E é impossível não relembrar Orwell, nos dias que passam. É impossível não pensar na crueza encerrada nas suas visões distópicas, que, afinal, se revelaram, em tanto, previsões acuradas de um futuro, que hoje é o nosso presente.
O futuro em que nos morrem à porta, figurada e literalmente, outros seres humanos, tão humanos quanto nós, tão menos humanos que nós, tão mais humanos que nós.
Humanos no sofrimento de quem tem fome, ou tem sede, ou tem medo, ou, simplesmente, sonha. Sonha nessas paragens onde sonhar é proibido (ou é-o para a maioria, porque os outros sonhos, megalómanos e cruéis, são a realidade dos poucos que lhes destinam os futuros).
Humanos na fragilidade de quem é explorado, traficado, vendido e comprado. No desespero de quem empenha a pouca vida que tem, na procura de outra vida, que só poderia ter sido melhor. A vida que estaria para além de um mar que antigamente era apenas azul. E que tornou a ser clausum.
Humanos sim, demasiado humanos talvez, pois que conservam em si o que a nossa humanidade, dita desenvolvida, parece ter perdido: a convicção, a perseverança e a força, essa tão apregoada resiliência, que nós, no nosso “desenvolvimento” acomodado, vamos deixando afundar no sofá, como no sofá afundamos os nossos corpos e as nossas almas, perante a visão dos que se afundam na morte, num mar que antigamente era apenas azul e que tornou a ser clausum.
Humanos na vontade de sobreviver e fazer sobreviver os filhos que transportam nos braços ou nos ventres. Humanos, demasiado humanos, porque vulneráveis e acossados.

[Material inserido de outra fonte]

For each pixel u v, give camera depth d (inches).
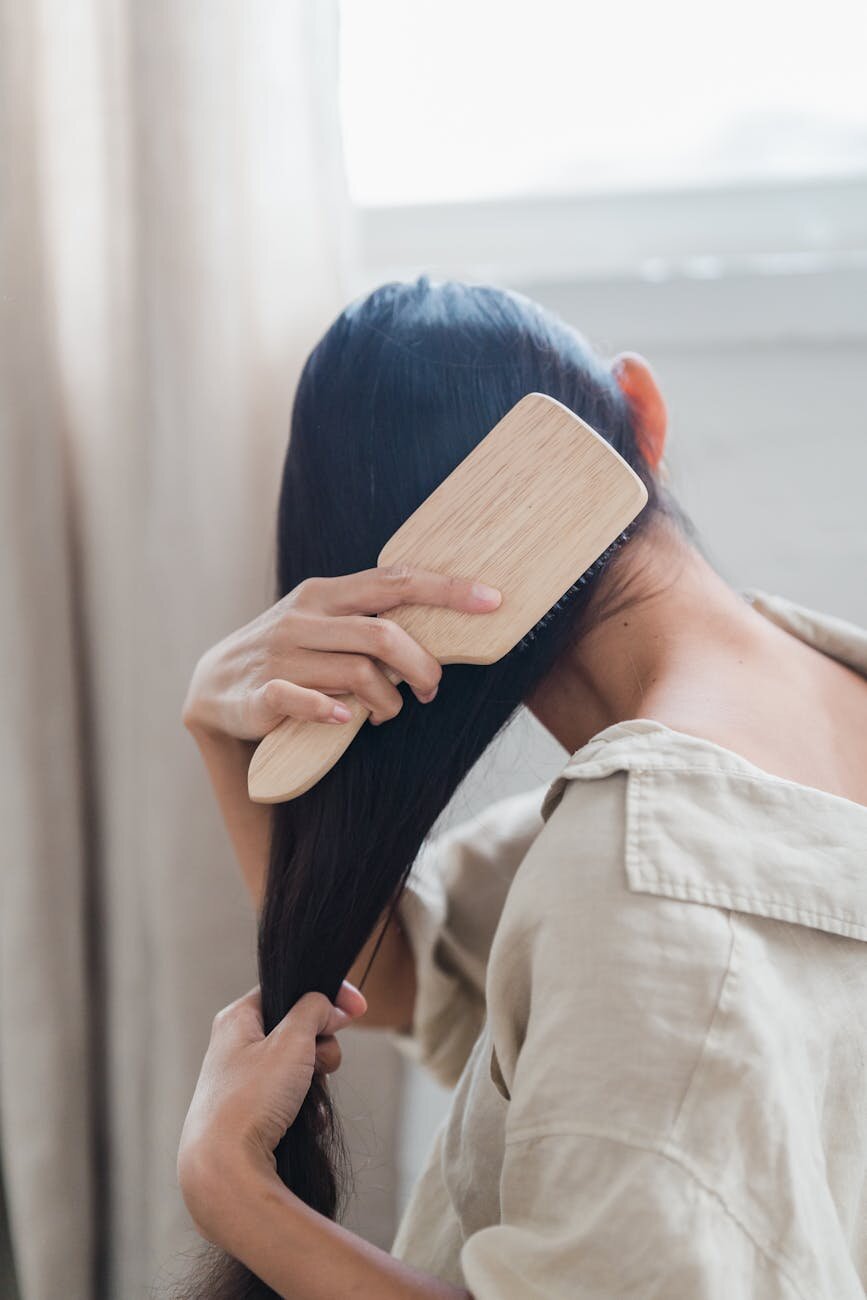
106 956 39.4
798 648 24.5
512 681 22.4
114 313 35.9
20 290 35.1
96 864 39.6
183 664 35.4
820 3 41.4
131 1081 38.5
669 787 19.4
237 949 37.1
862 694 24.5
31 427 35.8
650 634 23.0
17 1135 37.8
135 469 35.1
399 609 21.0
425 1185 26.5
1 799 36.7
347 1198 24.4
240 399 34.5
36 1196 37.8
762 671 22.5
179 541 34.7
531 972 19.5
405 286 24.7
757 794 19.5
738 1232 16.6
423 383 22.6
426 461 22.4
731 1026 17.3
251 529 35.1
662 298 40.1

Demasiado humanos porque pobres, descartáveis e rapidamente esquecíveis e esquecidos. Sem nome, sem rostos e sem histórias. Ou com nome, rostos e histórias que se confundem, porque (nos) parecem todos iguais. E porque (nos) incomodam um pouco, mas apenas o pouco em que a tragédia nos ecoa nos ouvidos, porque a seguir vem outra notícia e, se calhar, outra tragédia e nós distraímo-nos. Naturalmente, distraímo-nos…

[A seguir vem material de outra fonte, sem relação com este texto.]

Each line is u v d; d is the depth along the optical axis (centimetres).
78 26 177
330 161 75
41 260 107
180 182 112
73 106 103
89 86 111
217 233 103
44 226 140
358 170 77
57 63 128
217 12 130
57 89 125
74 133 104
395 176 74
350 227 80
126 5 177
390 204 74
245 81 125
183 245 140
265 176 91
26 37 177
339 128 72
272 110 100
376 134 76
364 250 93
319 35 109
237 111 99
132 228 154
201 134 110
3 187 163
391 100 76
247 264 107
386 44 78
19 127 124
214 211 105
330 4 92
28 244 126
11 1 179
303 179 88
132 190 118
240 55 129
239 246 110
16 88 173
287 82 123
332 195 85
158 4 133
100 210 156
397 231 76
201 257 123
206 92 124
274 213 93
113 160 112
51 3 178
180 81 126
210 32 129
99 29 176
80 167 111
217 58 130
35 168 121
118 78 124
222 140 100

Ou então, porque nos falam, baralhando-nos, dos contornos “menos claros” de que se revestem a filantropia e a ajuda humanitária. Porque a pobreza pode ser um negócio lucrativo, como já se sabe, há muito, nas múltiplas experiências de cooperação e ajuda internacional. E pode sê-lo para as agências e organismos internacionais, de reputação supostamente inabalável, como pode sê-lo para algumas organizações humanitárias não-governamentais. Uma leitura atenta e isenta da história da intervenção nas crises em África mostra como isto é, também, uma verdade.

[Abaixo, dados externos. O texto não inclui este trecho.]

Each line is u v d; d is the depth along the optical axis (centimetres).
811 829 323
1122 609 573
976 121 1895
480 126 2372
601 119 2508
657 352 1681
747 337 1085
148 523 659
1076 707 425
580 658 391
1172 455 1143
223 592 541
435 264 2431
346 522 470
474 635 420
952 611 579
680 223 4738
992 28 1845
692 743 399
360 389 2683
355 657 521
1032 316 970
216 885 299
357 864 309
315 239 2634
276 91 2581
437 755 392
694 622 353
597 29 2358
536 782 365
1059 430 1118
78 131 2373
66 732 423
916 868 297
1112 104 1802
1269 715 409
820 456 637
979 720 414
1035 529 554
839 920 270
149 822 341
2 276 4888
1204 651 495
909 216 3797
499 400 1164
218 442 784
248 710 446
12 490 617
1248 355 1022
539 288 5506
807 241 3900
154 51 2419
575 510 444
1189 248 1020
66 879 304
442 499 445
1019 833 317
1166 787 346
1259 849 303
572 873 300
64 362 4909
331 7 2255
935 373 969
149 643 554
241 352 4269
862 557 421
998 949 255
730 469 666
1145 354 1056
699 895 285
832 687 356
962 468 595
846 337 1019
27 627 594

Mas existe nesta área, como em todas, quem seja honesto e quem não o seja. Quem seja bem-intencionado e quem não o seja. Quem se alimente de sangue e quem tente estancá-lo. E, por isso, o discurso em torno do aproveitamento das situações, ou da suposta e iníqua conivência entre ONGs e traficantes, não pode ser o discurso apaziguador das nossas consciências cidadãs e, muito menos, das consciências de quem decide e de quem legisla.
E não pode sê-lo, não apenas pela injustiça da acusação de generalização das más práticas, por parte de quem presta ajuda, mas também, e sobretudo, porque, como se sabe, as cordas tendem a quebrar pelo lado mais fraco. E o lado mais fraco é aquele que foge, tem medo, é acossado ou, simplesmente, sonha.
O lado mais fraco é aquele que é humano, talvez demasiado humano, insuportavelmente humano. Humano como o azul-sangue de um Mediterrâneo que tornou a ser clausum.»